Küresel Domino Etkisi: Emtialar, Tedarik Zinciri ve Güvenlik Arayışı
Trump’ın tarifeleri yalnızca Türkiye ile sınırlı kalmayacak. Çin’e yönelik genişletilmiş vergiler, emtia fiyatlarını (özellikle nadir toprak elementleri ve yarı iletkenler) artırabilir. Bu durum, Türkiye’nin elektrikli araç ve savunma sanayii gibi alanlardaki üretimini sekteye uğratabilir. Ayrıca, AB’nin “Trump Riski”ne karşı kendi korumacı önlemlerini devreye alması, Türkiye-AB Gümrük Birliği’ni olumsuz etkileyebilir.
Küresel yatırımcılar ise artan belirsizlikle birlikte gelişen piyasalardan çıkışa geçebilir. 2018’de FED’in faiz artırımları ve TL’deki çöküş, EM (emerging markets) tahvil getirilerini %15’e kadar düşürmüştü. Benzer bir senaryoda, Türkiye’nin risk primi (CDS) yeniden 500 bazın üzerine tırmanabilir.
Türkiye’nin Savunma Stratejileri: Alternatif İttifaklar ve Üretimde Çeşitlilik
Türkiye’nin elindeki en güçlü koz, coğrafi konumu ve NATO üyeliği. Ancak S-400 krizi ve Suriye politikaları nedeniyle zedelenen Washington-Ankara ilişkileri, tarife pazarlıklarını karmaşıklaştırabilir. Erdogan yönetiminin olası tepkileri şunlar olabilir:
- BRICS+ ile Derinleşme: Rusya, Çin ve Hindistan’la ticari anlaşmaları genişleterek dolar bağımlılığını azaltma.

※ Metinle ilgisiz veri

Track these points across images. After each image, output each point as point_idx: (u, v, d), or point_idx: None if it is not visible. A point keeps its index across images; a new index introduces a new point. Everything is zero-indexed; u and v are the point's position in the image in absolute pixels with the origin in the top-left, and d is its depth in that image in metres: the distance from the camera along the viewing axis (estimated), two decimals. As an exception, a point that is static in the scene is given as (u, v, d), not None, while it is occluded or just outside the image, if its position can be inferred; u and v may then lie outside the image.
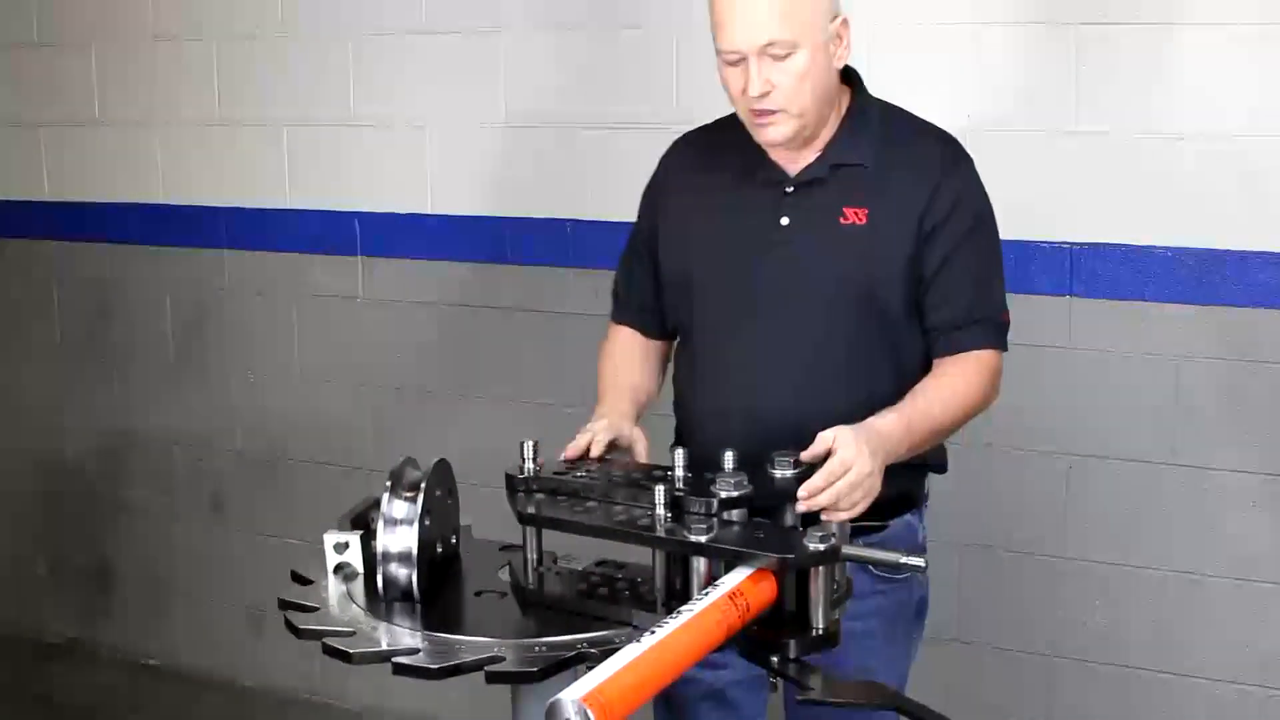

- Yerli Üretim Hamleleri: Tarife riski olan sektörlerde (çelik, otomotiv) Ar-Ge ve yerli tedarik zinciri yatırımları.
- Avrupa ile Diyaloğu Canlandırma: AB ile vizeler ve gümrük birliği modernizasyonunda ilerleme kaydetme.
Sonuç: Küreselleşmenin Yeni Krizi ve Türkiye’nin Denge Arayışı
Trump’ın tarifeleri, 2000’lerdeki küreselleşme rüzgarlarının tam tersine işaret ediyor. Türkiye gibi dışa açık ekonomiler için bu süreç, hem fırsatları (bölgesel ticaret anlaşmaları) hem de sistematik riskleri (döviz şoku, enflasyon) beraberinde getiriyor. Ankara’nın atması gereken adımlar, ekonomide yapısal reformlar (faiz-enflasyon dengesi, yargı bağımsızlığı) ve çok kutuplu diplomasi arasında sıkışmış durumda. Küresel piyasalar ise 2024’ü, korumacılığın ve jeopolitik gerilimlerin gölgesinde “istikrar” değil “hayatta kalma” stratejileriyle karşılıyor.
Not: Trump’ın politikaları henüz netleşmiş değil, ancak hazırlıklı olmak, Türkiye’nin 2018’den daha güçlü dersler çıkarmasına bağlı.